__Testo dell'esercizio__:
==================================================

LA VISIONE BEATIFICA

  1. Se la beatitudine, che è l'ultimo fine dell'uomo, consiste nella visione beatifica, bisogna dire che l'intelletto umano può vedere Iddio nella sua essenza, cioè può vedere Dio quale è, nonostante l'insuperabile distanza che c'è fra l'intelletto nostro e la divina essenza; in modo che l'essenza divina, la quale è atto puro, informi di sé conoscitivamente l'anima del beato e avvenga una specie di unione come c'è in noi tra l'anima spirituale, che è la forma, e il corpo, che è la materia.
  2. I Beati però non vedranno Dio dopo la Risurrezione con gli occhi corporale, perché questi percepiscono soltanto colori e dimensioni, che in Dio non ci sono; degli occhi corporali i beati potranno servirsi per vedere le bellezze del mondo innovato annuncianti Dio, e per vedere l'umanità di Cristo; cosi Dio potrebbe considerarsi per l'occhio un sensibile per accidens, ma non può mai essere un sensibile per se.

==================================================

__Dati di partenza__:
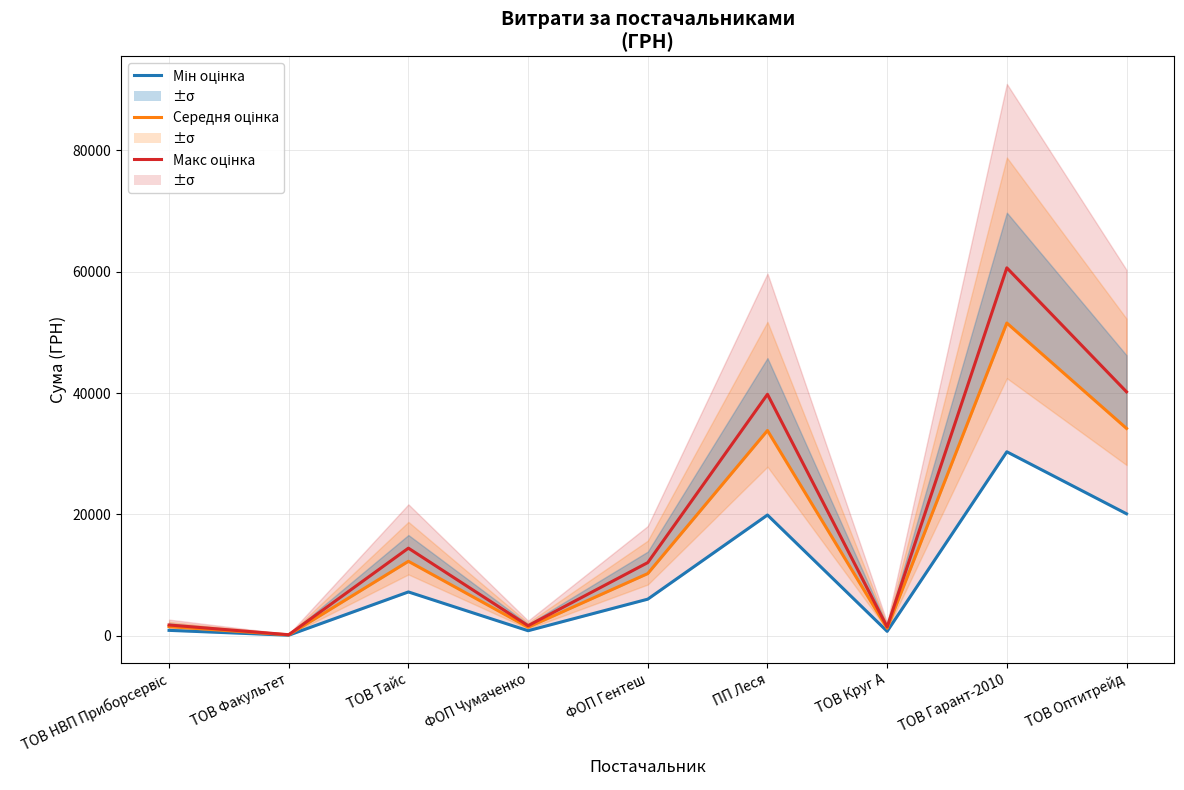

Is the value of Мін оцінка at ТОВ Оптитрейд greater than the value of Макс оцінка at ТОВ Круг А?

Yes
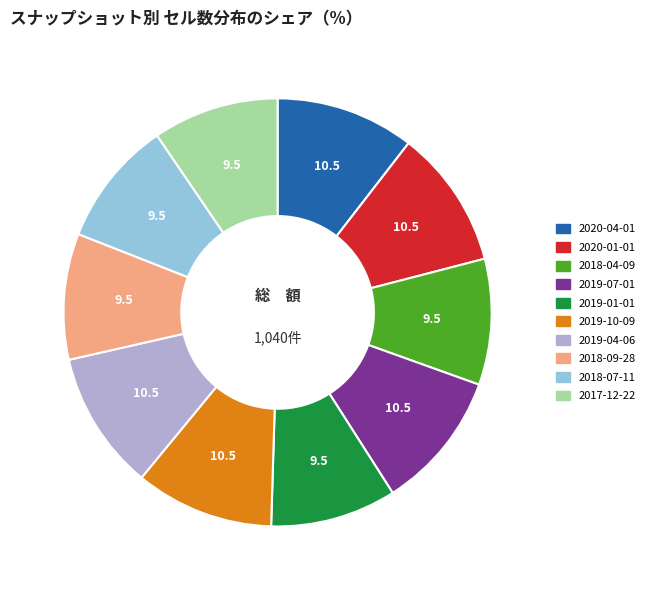

Is it true that 2019-10-09 is 10% of the pie?

True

==================================================

__Consegna__:
Riscrivi il passo sulla visione beatifica da "2. I Beati però" a "sensibile per se.", sostituendo "bellezze" con "meraviglie".

__La tua risposta__:
2. I Beati però non vedranno Dio dopo la Risurrezione con gli occhi corporale, perché questi percepiscono soltanto colori e dimensioni, che in Dio non ci sono; degli occhi corporali i beati potranno servirsi per vedere le meraviglie del mondo innovato annuncianti Dio, e per vedere l'umanità di Cristo; cosi Dio potrebbe considerarsi per l'occhio un sensibile per accidens, ma non può mai essere un sensibile per se.